With a nuclear emergency under way in Japan, nuclear power advocates in the United States have lost one of their key talking points. And that includes President Barack Obama.
Speaking at a town hall meeting in October 2009, Obama specifically cited Japan as a model for America's nuclear renaissance. "There's no reason why, technologically, we can't employ nuclear energy in a safe and effective way," Obama said. "Japan does it and France does it, and it doesn't have greenhouse gas emissions, so it would be stupid for us not to do that in a much more effective way."
Nuclear power is part of the "clean energy standard" that Obama outlined in his State of the Union speech in January. And in the 2011 budget, the administration called for a three-fold increase in federal loan guarantees for new nuclear power plants, from the $18.5 billion that Congress has already approved to $54.5 billion. "We are aggressively pursuing nuclear energy," said Energy Secretary Steven Chu in February 2010 as he unveiled the budget.
The administration isn't backing off its support for nuclear, despite the unfolding nuclear crisis in Japan. In Monday's White House press briefing, press secretary Jay Carney said that nuclear energy "remains a part of the president's overall energy plan."

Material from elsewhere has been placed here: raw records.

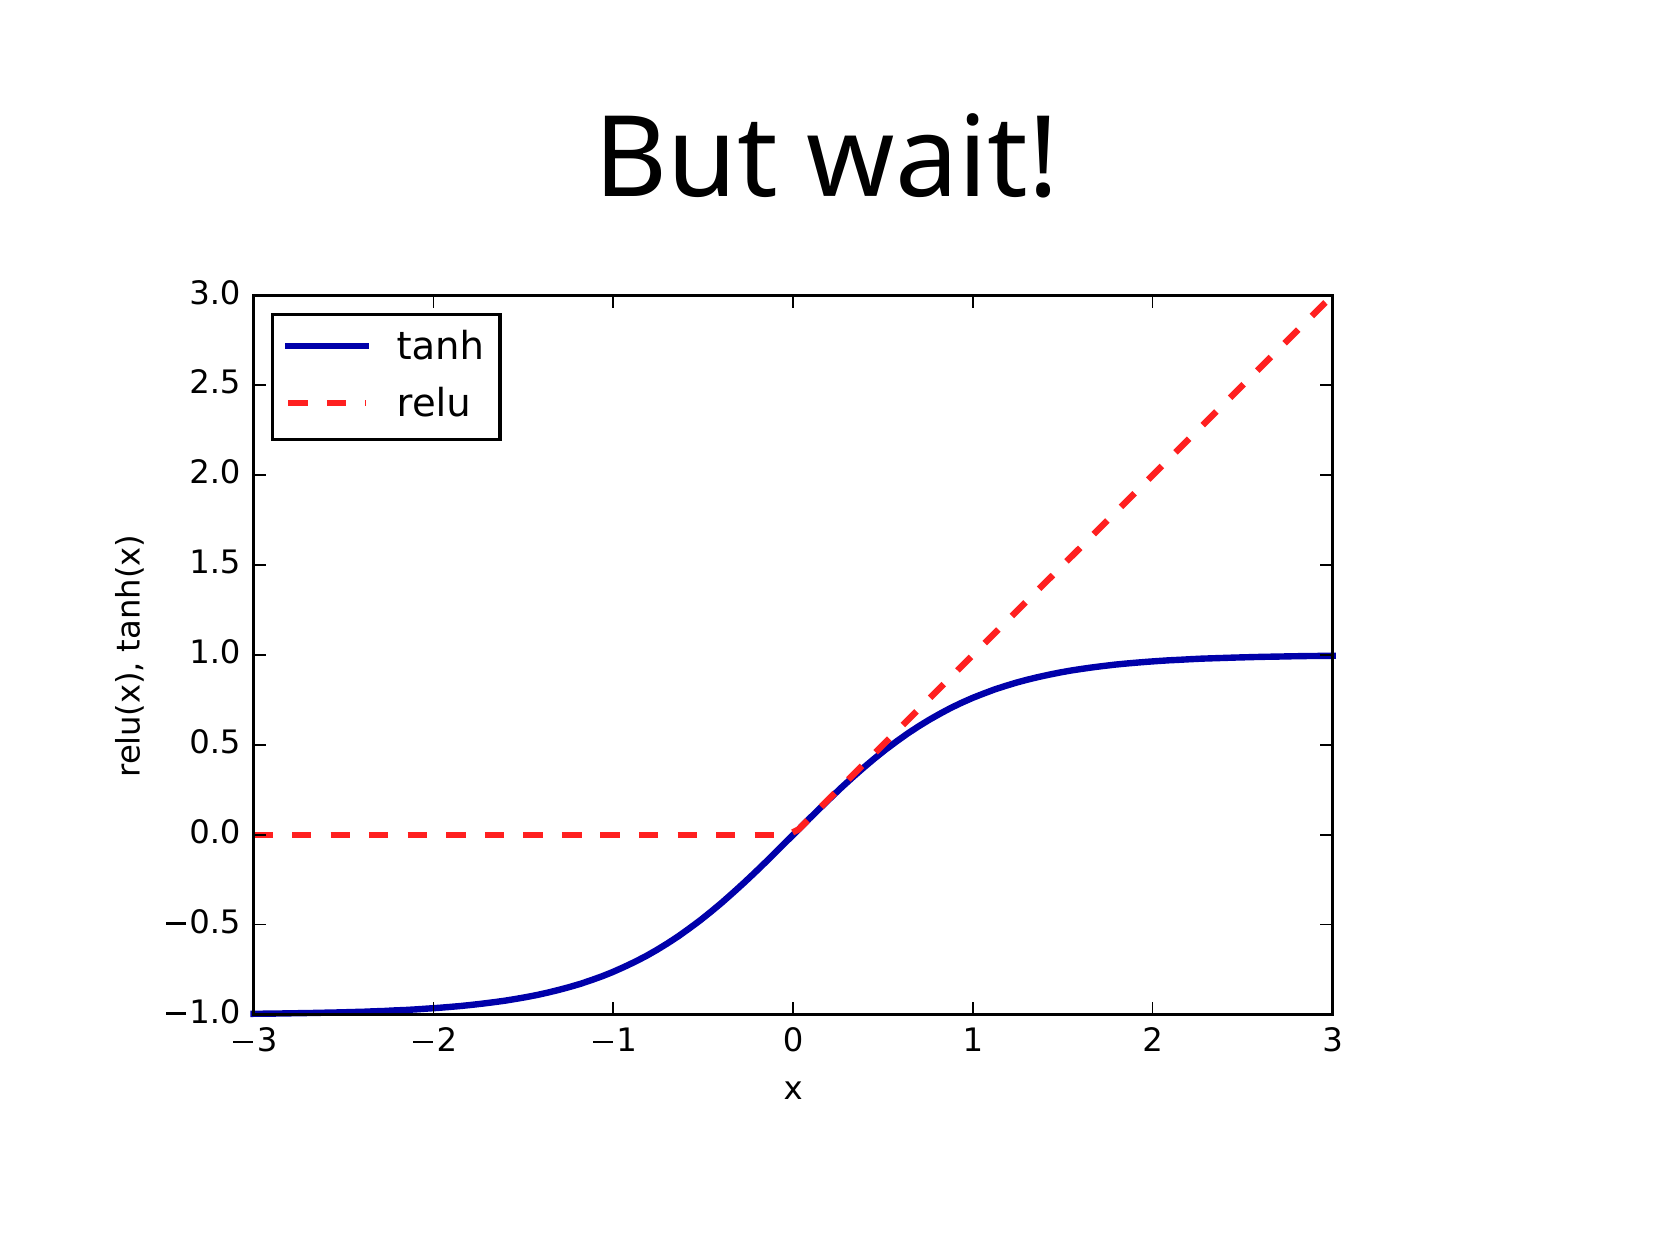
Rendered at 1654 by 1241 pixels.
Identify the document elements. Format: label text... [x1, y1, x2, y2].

title But wait! [82, 49, 1571, 257]
chart [91, 256, 1381, 1171]
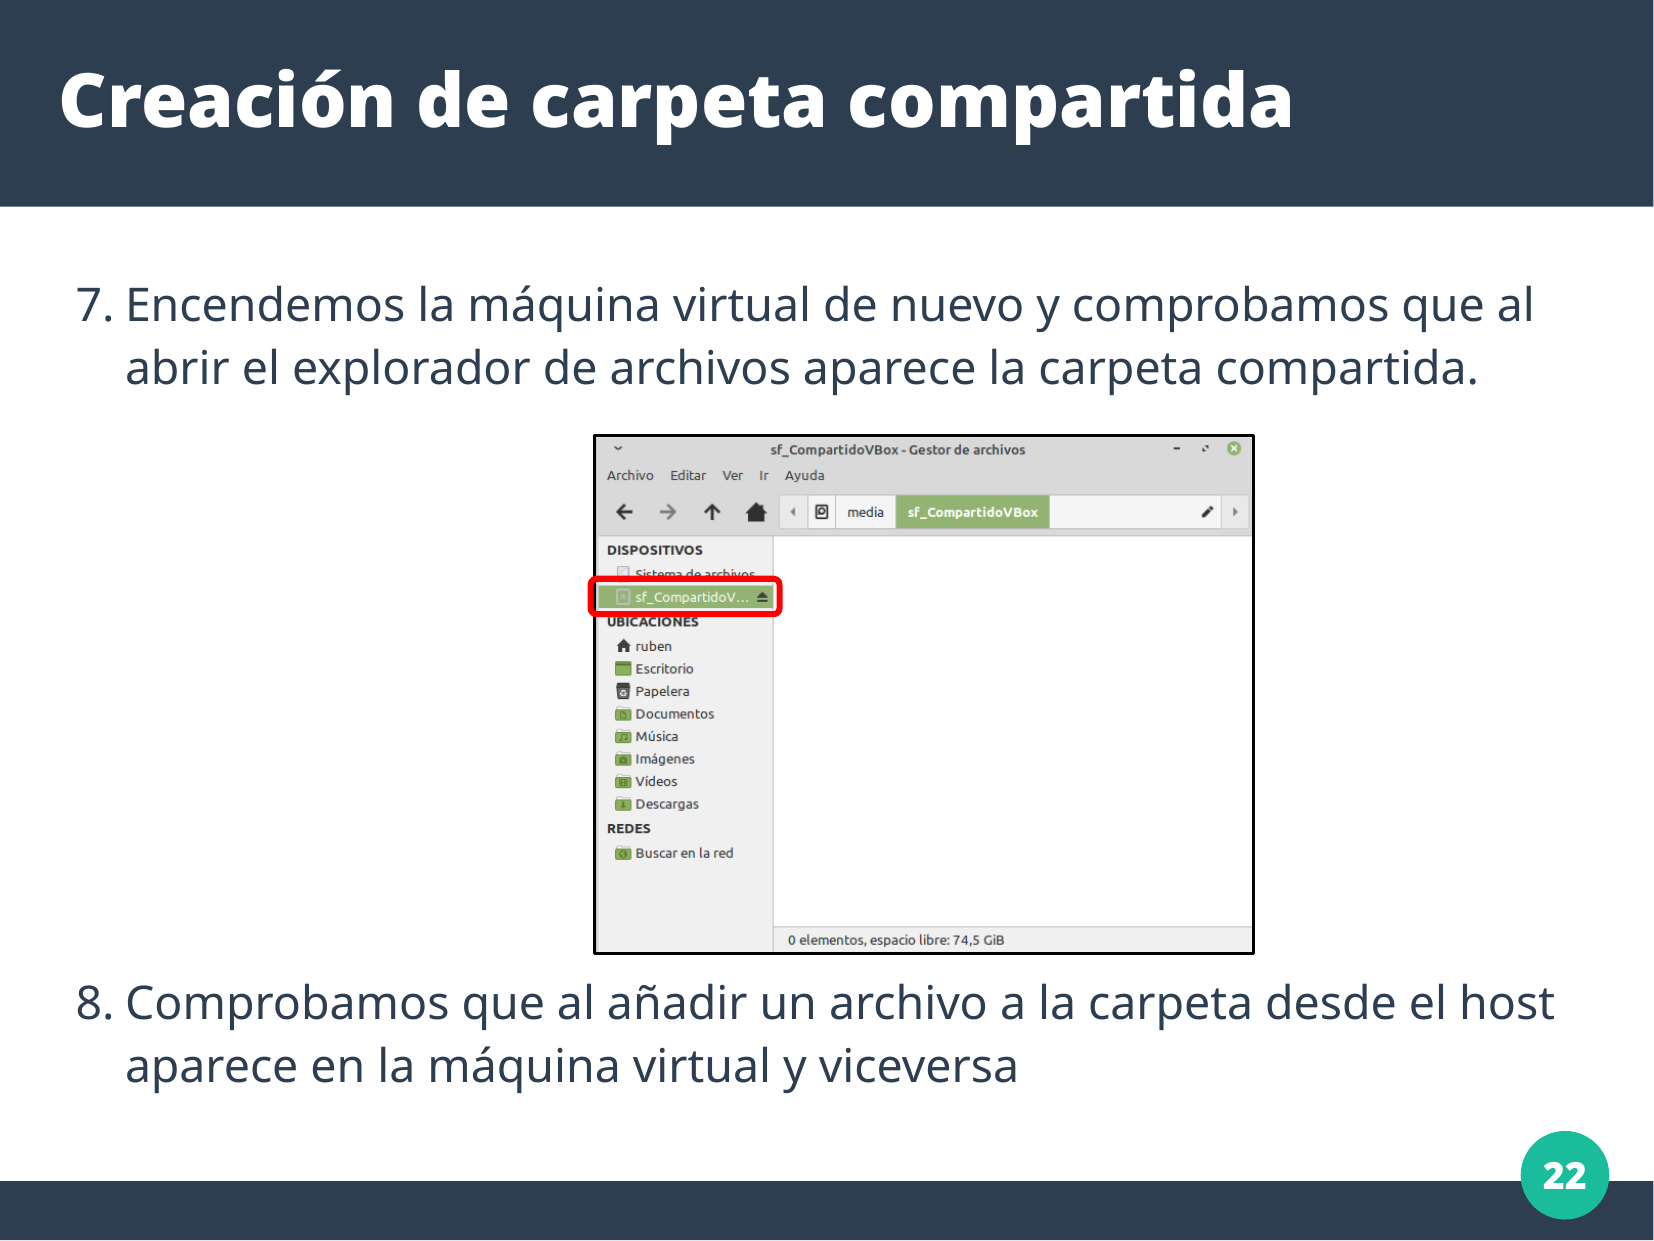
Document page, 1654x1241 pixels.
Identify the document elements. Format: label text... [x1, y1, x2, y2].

list Encendemos la máquina virtual de nuevo y comprobamos que al abrir el explorador de archivos aparece la carpeta compartida. Comprobamos que al añadir un archivo a la carpeta desde el host aparece en la máquina virtual y viceversa [59, 271, 1595, 1111]
picture [596, 582, 776, 611]
picture [596, 437, 1252, 952]
title Creación de carpeta compartida [59, 19, 1595, 178]
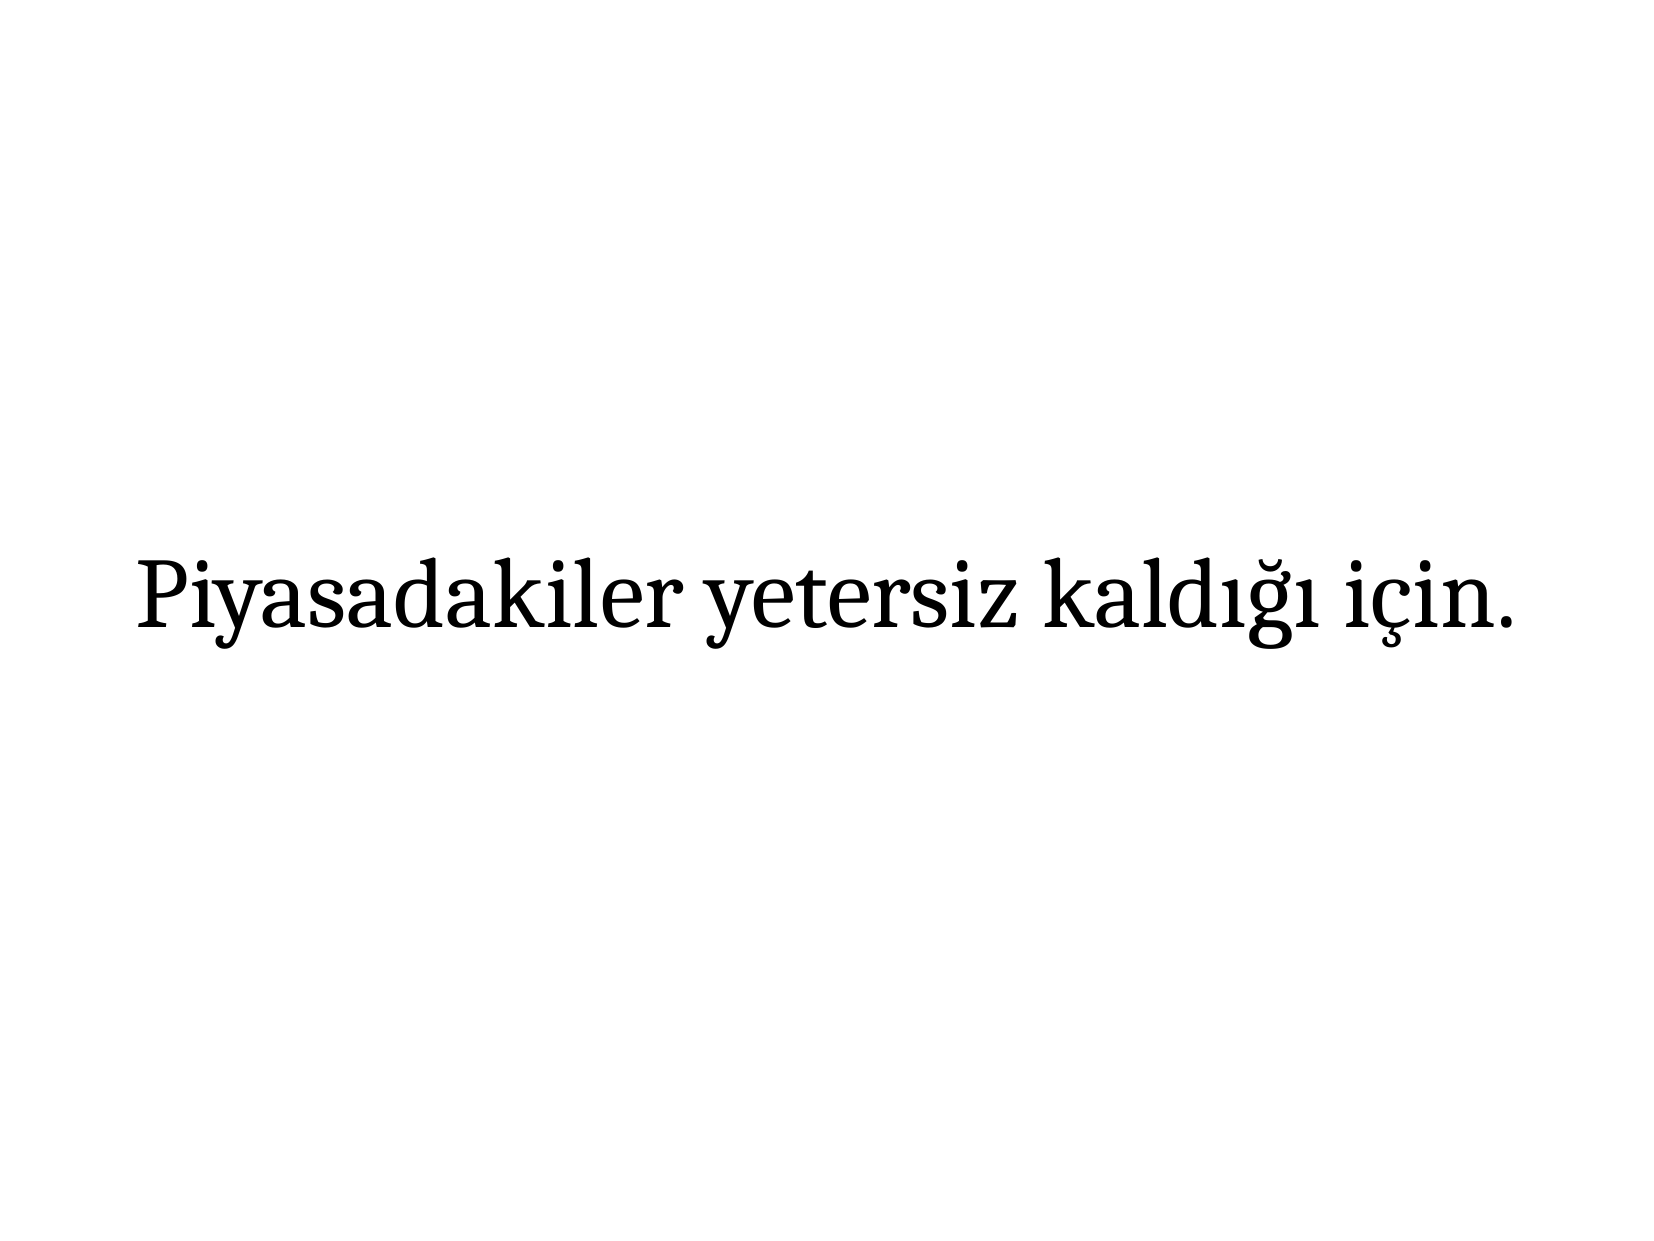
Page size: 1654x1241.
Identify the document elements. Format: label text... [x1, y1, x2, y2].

title Piyasadakiler yetersiz kaldığı için. [82, 281, 1571, 908]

Obama is far from alone in touting Japan's nuclear industry in order to sell nuclear power in the US. Sen. Lamar Alexander (R-Tenn.), who has called for 100 new nuclear plants to be built in the nation over the next two decades, praised Japan's use of nuclear power during a 2009 congressional hearing. Nuclear proponent Sen. Kay Bailey Hutchison (R-Texas) has also promoted Japan as nuclear energy pioneer. In a letter to fellow lawmakers in May 2009, she wrote: "...Asian countries like Japan, have developed nuclear plants as a safe and cost effective source of power over the last three decades."
Last February, Rep. Doc Hastings (R-Wash.), now the chairman of the House natural resources committee, also hailed Japan as an example for the US to follow.
Around the world, nations like France, Britain and Japan have relied on nuclear power for a large percentage of their energy for many years. They are the beneficiaries of reliable and safe energy to heat their homes and run their economy. The opposition to embracing new nuclear in the United States isn't driven by science - it's driven by politics.
The situation in Japan, where the Fukushima Daiichi Nuclear Power Station is at risk of a meltdown and three other plants are also experiencing problems, will certainly make it harder for nuclear energy advocates, including the president and his aides, to assert that this is a safe option. Chu and Nuclear Regulatory Commission Chair Greg Jaczko are slated to appear before the House energy and commerce committee on Wednesday to discuss the president's budget plan, and the expansion of the nuclear loan guarantee program is certain to be a focal point. Presumably, they won't be touting Japan's nuclear program.